I know of two instances where nationalised industries have not worked. Before British Airways was privatised, it ran an air service between Inverness and London. I remember being visited by a senior local manager of British Airways and asked why, as a local business man, I did not use its service. I was told that it was perfectly tailored to the business man: that I could do a fine day's work in London, using British Airways, which timed the aeroplane to leave Inverness at 9.30 am. That meant that one did not reach central London until midday. The return flight left London for Inverness at 5 pm, which meant that one had to leave central London at about 3 pm.

That is not providing a service targeted at the customer. The air route made losses for British Airways, yet, when it was taken over by Dan-Air, it did a marketing job and filled its aeroplanes. Dan-Air now provides a service that leaves Inverness at 6.50 am. One can therefore be in central London by 9.30 am. Furthermore, one does not have to leave central London until 6 pm. That is what I believe bringing private enterprise and private involvement into transport is all about.

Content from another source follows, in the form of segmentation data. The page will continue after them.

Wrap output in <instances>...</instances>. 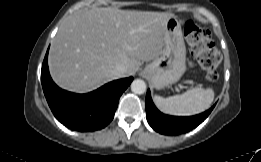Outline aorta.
I'll use <instances>...</instances> for the list:
<instances>
[{
    "label": "aorta",
    "instance_id": "obj_1",
    "mask_svg": "<svg viewBox=\"0 0 261 162\" xmlns=\"http://www.w3.org/2000/svg\"><path fill=\"white\" fill-rule=\"evenodd\" d=\"M131 90L135 94H143L146 91V83L141 79H136L131 83Z\"/></svg>",
    "mask_w": 261,
    "mask_h": 162
}]
</instances>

Another example has been mentioned—Japanese railways. In my business life, I have been to Japan several times during the last few years. What is commonly known as the bullet train but what is properly called the Shinkansen runs on the main line between Tokyo and Osaka. That train comes into a perfectly clean station, exactly on time, to the second—and I mean to the second. It pulls out, exactly on time, to the second. It pulls up at the platform at a predetermined mark, so one knows exactly where one will be getting into the train.

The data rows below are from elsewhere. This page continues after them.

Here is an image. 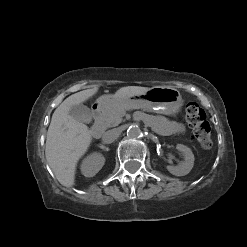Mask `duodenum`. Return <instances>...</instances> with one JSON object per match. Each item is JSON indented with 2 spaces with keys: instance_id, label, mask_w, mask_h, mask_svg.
<instances>
[{
  "instance_id": "duodenum-1",
  "label": "duodenum",
  "mask_w": 247,
  "mask_h": 247,
  "mask_svg": "<svg viewBox=\"0 0 247 247\" xmlns=\"http://www.w3.org/2000/svg\"><path fill=\"white\" fill-rule=\"evenodd\" d=\"M107 105H98L95 107L94 115V124L91 128V134L94 138H100L105 130L104 117L107 111Z\"/></svg>"
}]
</instances>
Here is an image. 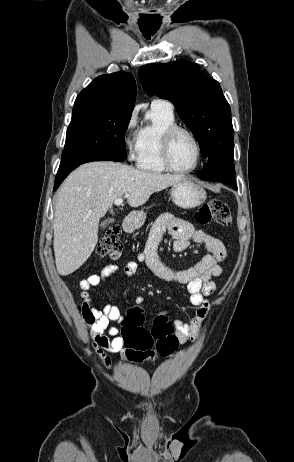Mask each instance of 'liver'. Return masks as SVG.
Masks as SVG:
<instances>
[{"label":"liver","instance_id":"liver-1","mask_svg":"<svg viewBox=\"0 0 294 462\" xmlns=\"http://www.w3.org/2000/svg\"><path fill=\"white\" fill-rule=\"evenodd\" d=\"M184 178L107 161L78 167L56 194L53 248L58 273L67 276L90 257L98 242L99 220L116 199L125 195L128 204L136 208L153 193Z\"/></svg>","mask_w":294,"mask_h":462}]
</instances>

That is private involvement alongside public involvement in a transport system, yet the competition in Japan is producing a service that is second to none. If, however, British Rail intends to emulate the Japanese, I suggest that it should realise that the one thing that the Shinkansen does not do very well is to provide comfortable seats. Unfortunately, they are tailored more for the Japanese body than for the slightly larger Western frame.

Before ending, it would be wrong and strange if I did not mention the electrification of the line between Edinburgh and Aberdeen. I understand the hon. Member for Gordon being slightly upset about no mention being made of electrification north of Edinburgh. Having been involved in business, I know that such a project cannot be carried out without a proper feasibility study. As the Bill is passing through the House, we should ensure that ScotRail gets on with a feasibility study rather than waiting, as it is, until the study of the line north of Glasgow is completed. What relevance does that have to the line north of Edinburgh? I ask my right hon. Friend the Secretary of State for Transport seriously to put pressure on ScotRail to get that feasibility study going, because it wold be an added benefit if it were completed before considering franchising the rail service or involving private enterprise.

The Bill is good for Scotland and for my constituency and I commend it to the House.